François Galichet. La liberté et la mort
Ce professeur émérite de philosophie à l’université de Strasbourg est aussi un homme d’engagement. Depuis presque dix ans, il milite pour le droit à mourir dans la dignité, aidant ceux qui le souhaitent à se procurer la substance fatale en toute illégalité. Un choix qui lui vaut aujourd’hui d’être mis en examen mais qu’il fonde sur des convictions éthiques.
Dates clés
1943 Naît en Haute-Savoie et passe son enfance à Limoges
1962 Intègre l’École normale supérieure de la rue d’Ulm, à Paris, en philosophie
1969 Devient assistant de philosophie à l’université d’Alger
1989 Nommé professeur à l’université de Strasbourg
1992 Soutient sa thèse de philosophie, L’Individu et la Mort
2012 Rejoint l’association Ultime Liberté après avoir été membre pendant plus de dix ans de l’Association pour le droit à mourir dans la dignité (ADMD)
2020 Fait paraître Qu’est-ce qu’une vie accomplie ? (Odile Jacob)
De la mort... « il n’y a rien à dire ». Elle est l’Autre inaccessible, l’altérité absolue – rien, pas même le langage, ne peut s’en approcher.

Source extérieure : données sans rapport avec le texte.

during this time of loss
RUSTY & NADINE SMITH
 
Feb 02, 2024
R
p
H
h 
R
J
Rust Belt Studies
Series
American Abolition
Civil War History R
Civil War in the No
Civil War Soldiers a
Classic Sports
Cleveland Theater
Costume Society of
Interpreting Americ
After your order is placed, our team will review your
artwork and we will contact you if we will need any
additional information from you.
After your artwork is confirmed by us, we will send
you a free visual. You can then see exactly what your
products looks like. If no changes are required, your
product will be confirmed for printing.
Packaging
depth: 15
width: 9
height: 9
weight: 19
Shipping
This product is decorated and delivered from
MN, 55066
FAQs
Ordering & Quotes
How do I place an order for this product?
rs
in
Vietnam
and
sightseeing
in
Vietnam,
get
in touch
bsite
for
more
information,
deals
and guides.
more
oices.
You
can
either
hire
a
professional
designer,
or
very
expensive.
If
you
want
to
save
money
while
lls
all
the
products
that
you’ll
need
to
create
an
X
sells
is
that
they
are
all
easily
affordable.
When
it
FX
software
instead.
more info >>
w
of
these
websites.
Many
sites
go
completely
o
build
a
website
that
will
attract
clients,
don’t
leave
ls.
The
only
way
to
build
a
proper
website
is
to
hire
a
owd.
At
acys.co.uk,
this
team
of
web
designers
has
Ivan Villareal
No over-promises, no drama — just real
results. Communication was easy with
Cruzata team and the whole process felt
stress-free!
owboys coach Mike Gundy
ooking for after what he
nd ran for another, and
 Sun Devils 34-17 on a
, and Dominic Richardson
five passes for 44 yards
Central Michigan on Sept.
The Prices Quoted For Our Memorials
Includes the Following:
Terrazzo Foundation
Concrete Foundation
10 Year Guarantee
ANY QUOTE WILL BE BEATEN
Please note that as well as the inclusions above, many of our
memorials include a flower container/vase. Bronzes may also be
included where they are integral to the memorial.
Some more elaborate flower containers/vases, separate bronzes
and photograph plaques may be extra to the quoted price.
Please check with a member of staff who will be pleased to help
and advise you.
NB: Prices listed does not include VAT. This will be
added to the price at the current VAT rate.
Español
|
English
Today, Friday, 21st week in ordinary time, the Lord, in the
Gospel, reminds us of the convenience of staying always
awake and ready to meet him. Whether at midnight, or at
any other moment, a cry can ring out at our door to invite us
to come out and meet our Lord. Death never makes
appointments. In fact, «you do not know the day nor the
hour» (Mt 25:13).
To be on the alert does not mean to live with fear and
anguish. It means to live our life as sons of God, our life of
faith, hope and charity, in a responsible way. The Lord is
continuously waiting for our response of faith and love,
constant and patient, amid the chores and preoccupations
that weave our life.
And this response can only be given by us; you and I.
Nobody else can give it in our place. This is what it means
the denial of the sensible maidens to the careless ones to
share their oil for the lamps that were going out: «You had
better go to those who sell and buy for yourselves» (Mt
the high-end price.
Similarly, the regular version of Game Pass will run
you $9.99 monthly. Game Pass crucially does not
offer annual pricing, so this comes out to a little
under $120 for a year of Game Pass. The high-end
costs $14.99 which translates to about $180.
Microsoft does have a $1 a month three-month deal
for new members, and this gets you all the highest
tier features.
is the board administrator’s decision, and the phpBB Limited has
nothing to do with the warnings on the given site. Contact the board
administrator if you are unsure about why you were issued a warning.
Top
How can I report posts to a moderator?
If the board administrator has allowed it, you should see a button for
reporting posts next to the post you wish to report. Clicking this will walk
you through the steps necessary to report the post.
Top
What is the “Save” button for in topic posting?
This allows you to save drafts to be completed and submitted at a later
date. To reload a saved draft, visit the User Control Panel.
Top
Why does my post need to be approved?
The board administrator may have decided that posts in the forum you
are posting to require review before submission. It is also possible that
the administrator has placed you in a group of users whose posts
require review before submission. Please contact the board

Cet avertissement, c’est le philosophe Vladimir Jankélévitch qui le lance dans La Mort (1966). Mais l’écrire, c’était déjà un peu l’enfreindre, dire l’indicible, croquer du fruit que l’on a soi-même interdit. À la sortie du livre, ce geste paradoxal séduit François Galichet, alors jeune étudiant en philosophie à l’École normale supérieure (ENS), qui suit les cours de Jankélévitch à la Sorbonne. Ce mystère de la mort le marque, et il songe à en faire sa thèse. Cinquante ans plus tard, une vie s’est écoulée. François Galichet est aujourd’hui âgé de 78 ans, et, s’approchant de la mort, il a voulu donner à sa pensée l’épaisseur d’un engagement. Membre de l’association Ultime Liberté, qui milite pour le droit au suicide assisté, il est mis en examen pour avoir aidé des personnes souhaitant mourir à se procurer du pentobarbital, un barbiturique mortel à hautes doses.
La première fois que nous parlons ensemble, c’est, pandémie oblige, par téléphone. Je lui demande comment un professeur de philosophie émérite de l’université de Strasbourg s’est retrouvé mis en cause pour (entre autres) « propagande en faveur de produits permettant de donner la mort ». Son ton est apaisé pour quelqu’un qui a connu une perquisition de la gendarmerie à 7 heures du matin, suivie de quarante-huit heures de garde à vue. « J’estime que notre devoir moral vaut plus que la loi », répond-il. Les autres membres de son association et lui reçoivent des appels de personnes en détresse, qui souffrent de vivre mais ne peuvent mourir. Ils ont pris la décision de leur porter secours en les aidant à se procurer cette potion létale, « indolore », assure-t-il, et qui tue en quinze minutes. Mais avant, ils s'assurent que leur volonté de mourir est « délibérée », rationnelle et non soumise à la pression de l’entourage. Pour lui, laisser la liberté de mourir à quelqu’un dont la vie n’est qu’une interminable chaîne de douleurs doit aller de soi : « Quand notre corps n’est que souffrance, vouloir partir devient un instinct vital, comme retirer sa main du feu si elle brûle. » C’est donc d’abord par urgence éthique que le philosophe est entré dans l’illégalité.